To our knowledge, little research has been conducted to determine whether radiographic parameters can predict the harvested graft size of the hamstring tendon. The current data show that radiographic parameters are able to predict ST graft length and 2-stranded GD. It is noteworthy that radiographic parameters predicted GD more accurately than anthropometric parameters. Thus, radiographic parameters should be included for predicting ST graft size. Additionally, most previous studies did not mention whether multivariate regression analysis were able to predict GD more accurately. In the current study, the multivariate regression model slightly but significantly improved the accuracy of GD prediction. With regard to our multivariate regression model, both height and IED were selected as significant predictor variables of GD. Future studies can be carried out to predict GD more accurately by combining various parameters in patients who undergo ACLR using hamstring autografts.

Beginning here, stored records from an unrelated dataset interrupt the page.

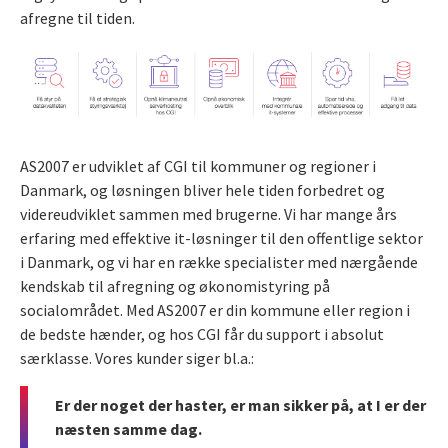
afregne til tiden.
AS2007 er udviklet af CGI til kommuner og regioner i
Danmark, og løsningen bliver hele tiden forbedret og
videreudviklet sammen med brugerne. Vi har mange års
erfaring med effektive it-løsninger til den offentlige sektor
i Danmark, og vi har en række specialister med nærgående
kendskab til afregning og økonomistyring på
socialområdet. Med AS2007 er din kommune eller region i
de bedste hænder, og hos CGI får du support i absolut
særklasse. Vores kunder siger bl.a.:
Er der noget der haster, er man sikker på, at I er der
næsten samme dag.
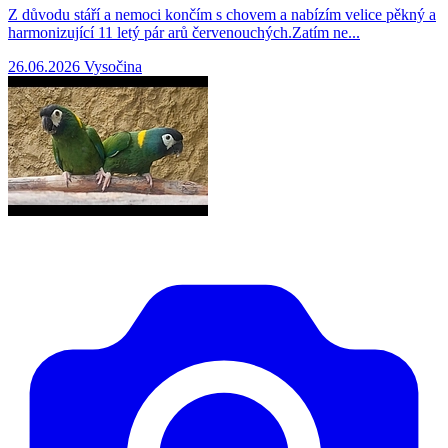
Z důvodu stáří a nemoci končím s chovem a nabízím velice pěkný a
harmonizující 11 letý pár arů červenouchých.Zatím ne...
26.06.2026
Vysočina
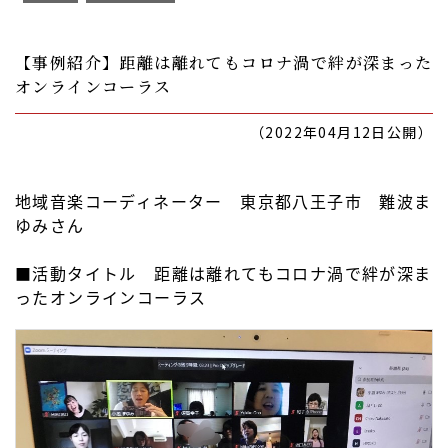
【事例紹介】距離は離れてもコロナ渦で絆が深まった
オンラインコーラス
（2022年04月12日公開）
地域音楽コーディネーター 東京都八王子市 難波ま
ゆみさん
■活動タイトル 距離は離れてもコロナ渦で絆が深ま
ったオンラインコーラス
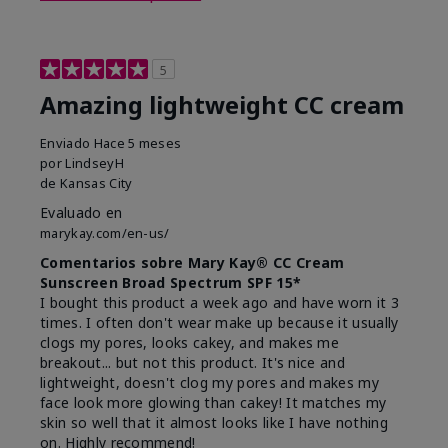
5
Amazing lightweight CC cream
Enviado
Hace 5 meses
por
LindseyH
de
Kansas City
Evaluado en
marykay.com/en-us/
Comentarios sobre Mary Kay® CC Cream
Sunscreen Broad Spectrum SPF 15*
I bought this product a week ago and have worn it 3
times. I often don't wear make up because it usually
clogs my pores, looks cakey, and makes me
breakout... but not this product. It's nice and
lightweight, doesn't clog my pores and makes my
face look more glowing than cakey! It matches my
skin so well that it almost looks like I have nothing
on. Highly recommend!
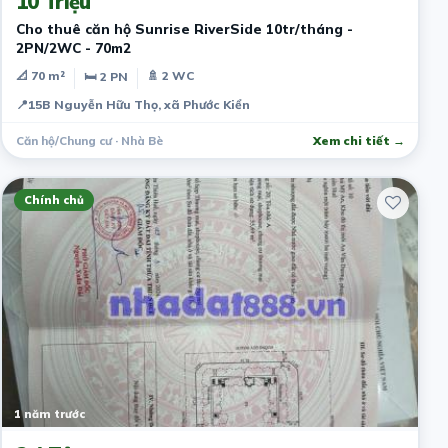
10 Triệu
Cho thuê căn hộ Sunrise RiverSide 10tr/tháng -
2PN/2WC - 70m2
📐 70 m²
🚿 2 WC
🛏 2 PN
📍
15B Nguyễn Hữu Thọ, xã Phước Kiển
Căn hộ/Chung cư · Nhà Bè
Xem chi tiết →
Chính chủ
1 năm trước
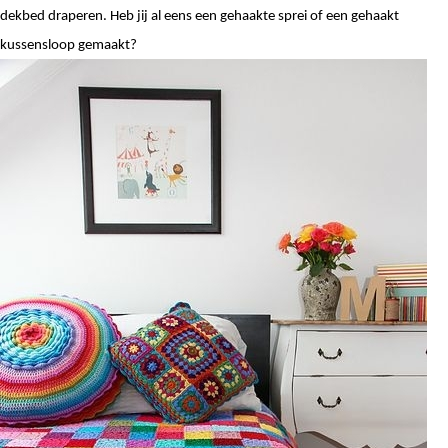
dekbed draperen. Heb jij al eens een gehaakte sprei of een gehaakt 
kussensloop gemaakt?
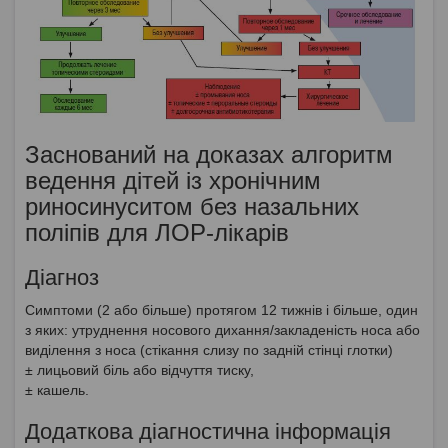
Заснований на доказах алгоритм
ведення дітей із хронічним
риносинуситом без назальних
поліпів для ЛОР-лікарів
Діагноз
Симптоми (2 або більше) протягом 12 тижнів і більше, один
з яких: утруднення носового дихання/закладеність носа або
виділення з носа (стікання слизу по задній стінці глотки)
± лицьовий біль або відчуття тиску,
± кашель.
Додаткова діагностична інформація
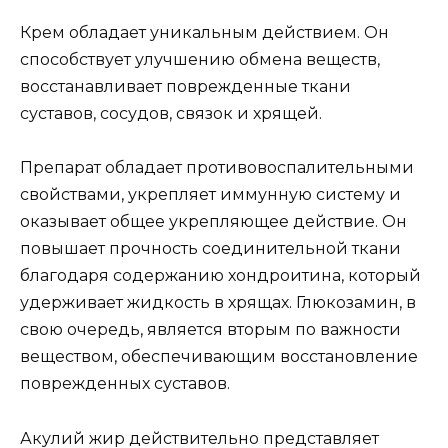
Крем обладает уникальным действием. Он
способствует улучшению обмена веществ,
восстанавливает поврежденные ткани
суставов, сосудов, связок и хрящей.
Препарат обладает противовоспалительными
свойствами, укрепляет иммунную систему и
оказывает общее укрепляющее действие. Он
повышает прочность соединительной ткани
благодаря содержанию хондроитина, который
удерживает жидкость в хрящах. Глюкозамин, в
свою очередь, является вторым по важности
веществом, обеспечивающим восстановление
поврежденных суставов.
Акулий жир действительно представляет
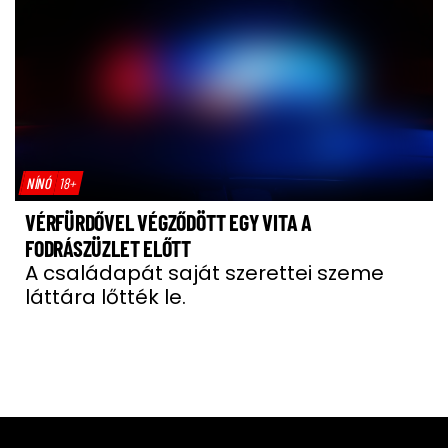
NÍNÓ
18+
VÉRFÜRDŐVEL VÉGZŐDÖTT EGY VITA A
FODRÁSZÜZLET ELŐTT
A családapát saját szerettei szeme
láttára lőtték le.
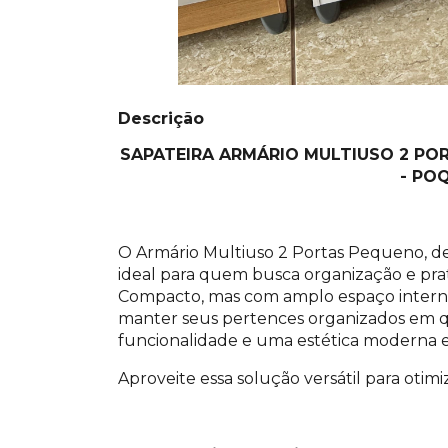
Descrição
SAPATEIRA ARMÁRIO MULTIUSO 2 PO
- PO
O Armário Multiuso 2 Portas Pequeno, d
ideal para quem busca organização e prat
Compacto, mas com amplo espaço interno e 
manter seus pertences organizados em q
funcionalidade e uma estética moderna e
Aproveite essa solução versátil para otimi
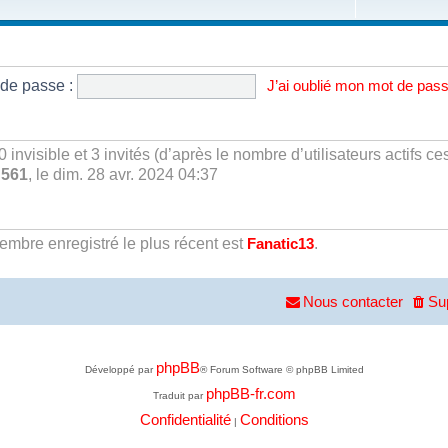
de passe :
J’ai oublié mon mot de pas
 0 invisible et 3 invités (d’après le nombre d’utilisateurs actifs c
e
561
, le dim. 28 avr. 2024 04:37
bre enregistré le plus récent est
.
Fanatic13
Nous contacter
Su
phpBB
Développé par
® Forum Software © phpBB Limited
phpBB-fr.com
Traduit par
Confidentialité
Conditions
|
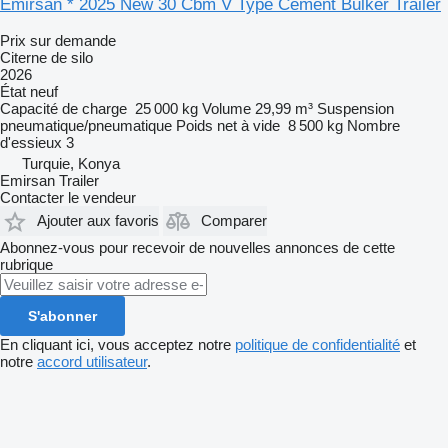
Emirsan * 2025 New 30 Cbm V Type Cement Bulker Trailer
Prix sur demande
Citerne de silo
2026
État
neuf
Capacité de charge
25 000 kg
Volume
29,99 m³
Suspension
pneumatique/pneumatique
Poids net à vide
8 500 kg
Nombre
d'essieux
3
Turquie, Konya
Emirsan Trailer
Contacter le vendeur
Ajouter aux favoris
Comparer
Abonnez-vous pour recevoir de nouvelles annonces de cette
rubrique
S'abonner
En cliquant ici, vous acceptez notre
politique de confidentialité
et
notre
accord utilisateur
.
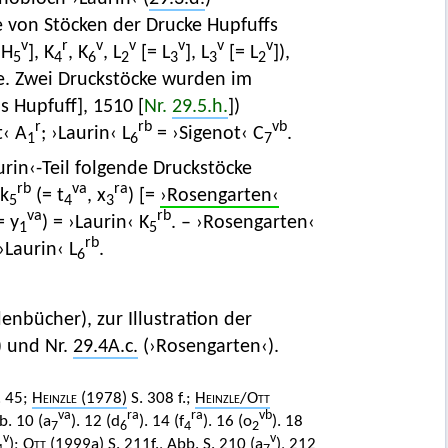
e von Stöcken der Drucke Hupfuffs
v
r
v
v
v
v
v
 H
], K
, K
, L
[= L
], L
[= L
]),
5
4
6
2
3
3
2
e. Zwei Druckstöcke wurden im
s Hupfuff], 1510 [
Nr.
29.5.h.
])
r
rb
vb
t‹ A
; ›Laurin‹ L
= ›Sigenot‹ C
.
1
6
7
rin‹-Teil folgende Druckstöcke
rb
va
ra
k
(= t
, x
) [=
›Rosengarten‹
5
4
3
va
rb
= y
) = ›Laurin‹ K
. – ›Rosengarten‹
1
5
rb
 ›Laurin‹ L
.
6
enbücher), zur Illustration der
) und Nr.
29.4A.c.
(›Rosengarten‹).
. 45;
Heinzle
(1978)
S. 308 f.;
Heinzle
/
Ott
va
ra
ra
vb
. 10 (a
). 12 (d
). 14 (f
). 16 (o
). 18
7
6
4
2
v
v
);
Ott
(1999a)
S. 211f., Abb. S. 210 (a
), 212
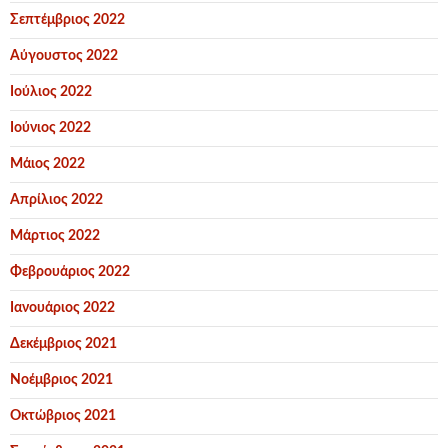
Σεπτέμβριος 2022
Αύγουστος 2022
Ιούλιος 2022
Ιούνιος 2022
Μάιος 2022
Απρίλιος 2022
Μάρτιος 2022
Φεβρουάριος 2022
Ιανουάριος 2022
Δεκέμβριος 2021
Νοέμβριος 2021
Οκτώβριος 2021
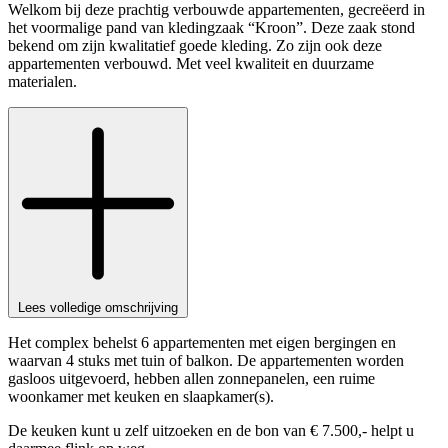
Welkom bij deze prachtig verbouwde appartementen, gecreëerd in
het voormalige pand van kledingzaak “Kroon”. Deze zaak stond
bekend om zijn kwalitatief goede kleding. Zo zijn ook deze
appartementen verbouwd. Met veel kwaliteit en duurzame
materialen.
Lees volledige omschrijving
Het complex behelst 6 appartementen met eigen bergingen en
waarvan 4 stuks met tuin of balkon. De appartementen worden
gasloos uitgevoerd, hebben allen zonnepanelen, een ruime
woonkamer met keuken en slaapkamer(s).
De keuken kunt u zelf uitzoeken en de bon van € 7.500,- helpt u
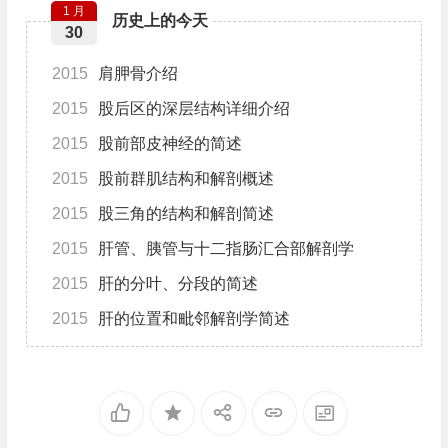
1 月
历史上的今天
30
2015
肩胛骨介绍
2015
股后区的深层结构详细介绍
2015
股前部皮神经的简述
2015
股前群肌结构和解剖概述
2015
股三角的结构和解剖简述
2015
肝管、胰管与十二指肠汇合部解剖学
2015
肝的分叶、分段的简述
2015
肝的位置和毗邻解剖学简述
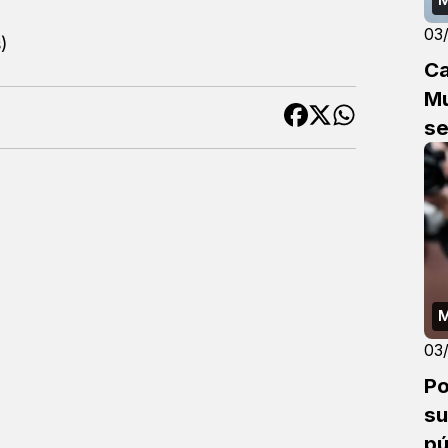
03
)
Ca
Mu
s
M
03
Po
su
pú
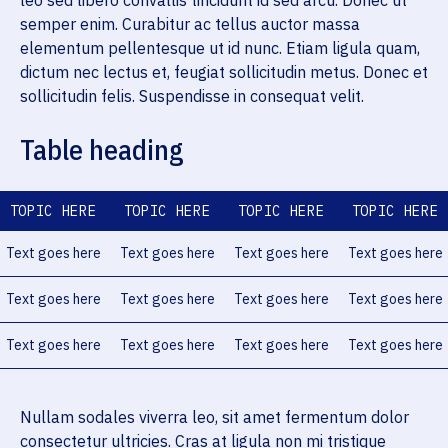
leo sed libero convallis tincidunt id sed arcu. Donec ut
semper enim. Curabitur ac tellus auctor massa
elementum pellentesque ut id nunc. Etiam ligula quam,
dictum nec lectus et, feugiat sollicitudin metus. Donec et
sollicitudin felis. Suspendisse in consequat velit.
Table heading
TOPIC HERE
TOPIC HERE
TOPIC HERE
TOPIC HERE
Text goes here
Text goes here
Text goes here
Text goes here
Text goes here
Text goes here
Text goes here
Text goes here
Text goes here
Text goes here
Text goes here
Text goes here
Nullam sodales viverra leo, sit amet fermentum dolor
consectetur ultricies. Cras at ligula non mi tristique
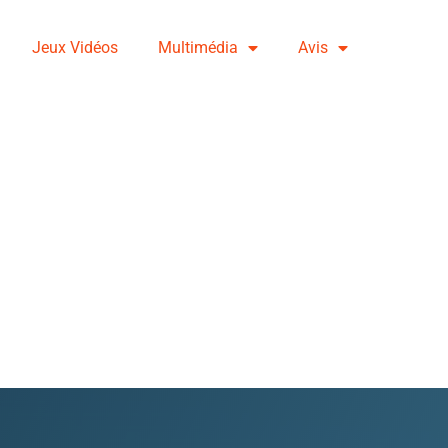
Jeux Vidéos
Multimédia
Avis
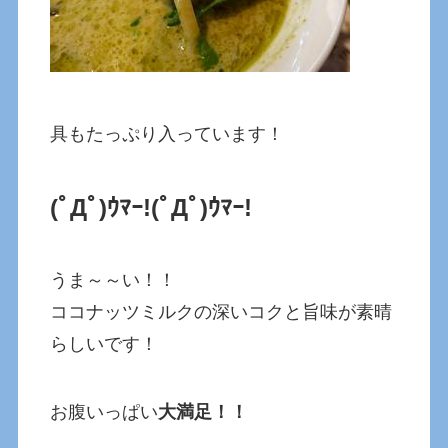
具もたっぷり入っています！
(ﾟДﾟ)ｳﾏｰ!
(ﾟДﾟ)ｳﾏｰ!
うま～～い！！
ココナッツミルクの深いコクと旨味が素晴
らしいです！
お腹いっぱい
大満足！！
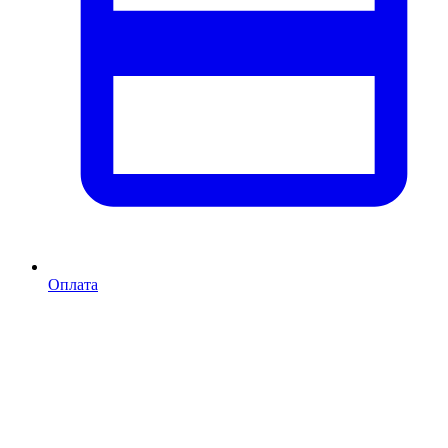
Оплата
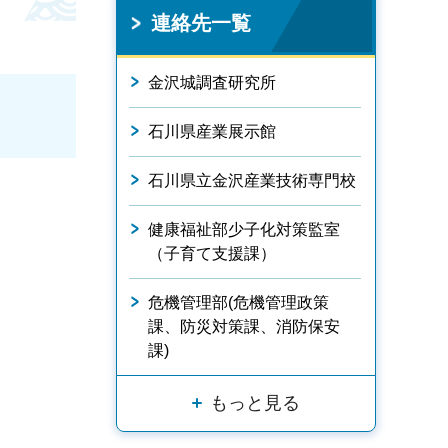
連絡先一覧
金沢城調査研究所
石川県産業展示館
石川県立金沢産業技術専門校
健康福祉部少子化対策監室
（子育て支援課）
危機管理部(危機管理政策
課、防災対策課、消防保安
課)
もっと見る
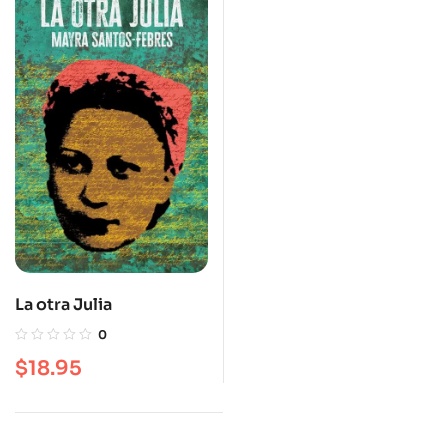
La otra Julia
0
$
18.95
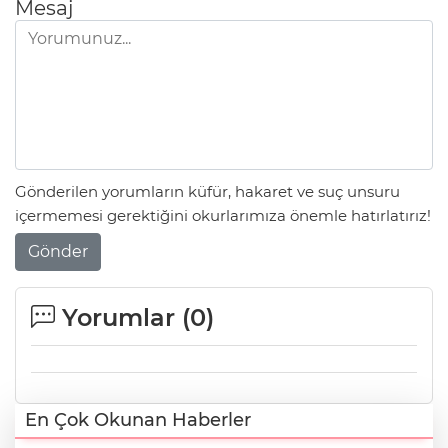
Mesaj
Gönderilen yorumların küfür, hakaret ve suç unsuru
içermemesi gerektiğini okurlarımıza önemle hatırlatırız!
Gönder
Yorumlar (
0
)
En Çok Okunan Haberler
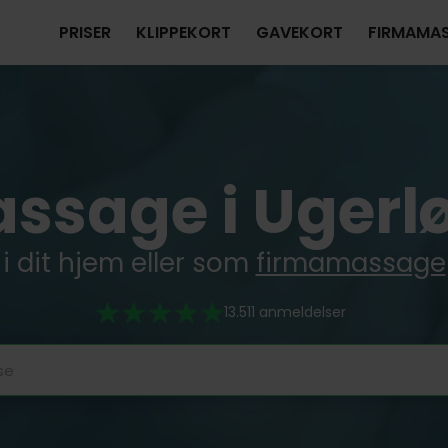
PRISER
KLIPPEKORT
GAVEKORT
FIRMAMA
ssage i Ugerl
i dit hjem eller som
firmamassage
13.511 anmeldelser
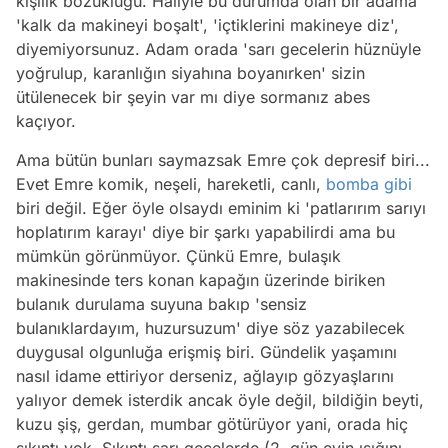
kişilik bozukluğu. Haliyle bu durumda olan bir adama
'kalk da makineyi boşalt', 'içtiklerini makineye diz',
diyemiyorsunuz. Adam orada 'sarı gecelerin hüznüyle
yoğrulup, karanlığın siyahına boyanırken' sizin
ütülenecek bir şeyin var mı diye sormanız abes
kaçıyor.
Ama bütün bunları saymazsak Emre çok depresif biri...
Evet Emre komik, neşeli, hareketli, canlı,
bomba
gibi
biri değil. Eğer öyle olsaydı eminim ki 'patlarırım sarıyı
hoplatırım karayı' diye bir şarkı yapabilirdi ama bu
mümkün görünmüyor. Çünkü Emre, bulaşık
makinesinde ters konan kapağın üzerinde biriken
bulanık durulama suyuna bakıp 'sensiz
bulanıklardayım, huzursuzum' diye söz yazabilecek
duygusal olgunluğa erişmiş biri. Gündelik yaşamını
nasıl idame ettiriyor derseniz, ağlayıp gözyaşlarını
yalıyor demek isterdik ancak öyle değil, bildiğin beyti,
kuzu şiş, gerdan, mumbar götürüyor yani, orada hiç
sıkıntı yok. Sıkıntı sarı gecelerde (2. gün evin ışığını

Several limitations of the current study must be emphasized. First, only plain radiographs were used for the skeletal measurements, whereas computed tomography or magnetic resonance imaging scans can evaluate skeletal structures in 3 dimensions. In addition, FTA evaluation is more valid when performed using long-standing radiograph. More detailed skeletal evaluations may improve GD predictions. Second, the graft size was affected by surgical skill, and the ST was harvested by several different surgeons. ^{32,34,38,46,47,52} Third, the GD was measured by a ready-made cylindrical device that could make measurements in only 0.5-mm increments. Finally, the GL was measured and recorded in 10-mm increments. Despite these limitations, the current study has described a novel method for predicting graft dimensions using anthropometric data and skeletal parameters on a plain radiograph. Future studies warrant detailed mechanisms to predict the GD from the aspect of skeletal morphology.

In summary, the univariate regression model demonstrated that both preoperative anthropometric data and skeletal parameters on a plain radiograph could be used to predict GL and 2-strand graft diameter during primary double-bundle ACL reconstruction using ST. Use of the multivariate regression model slightly improved the GD prediction.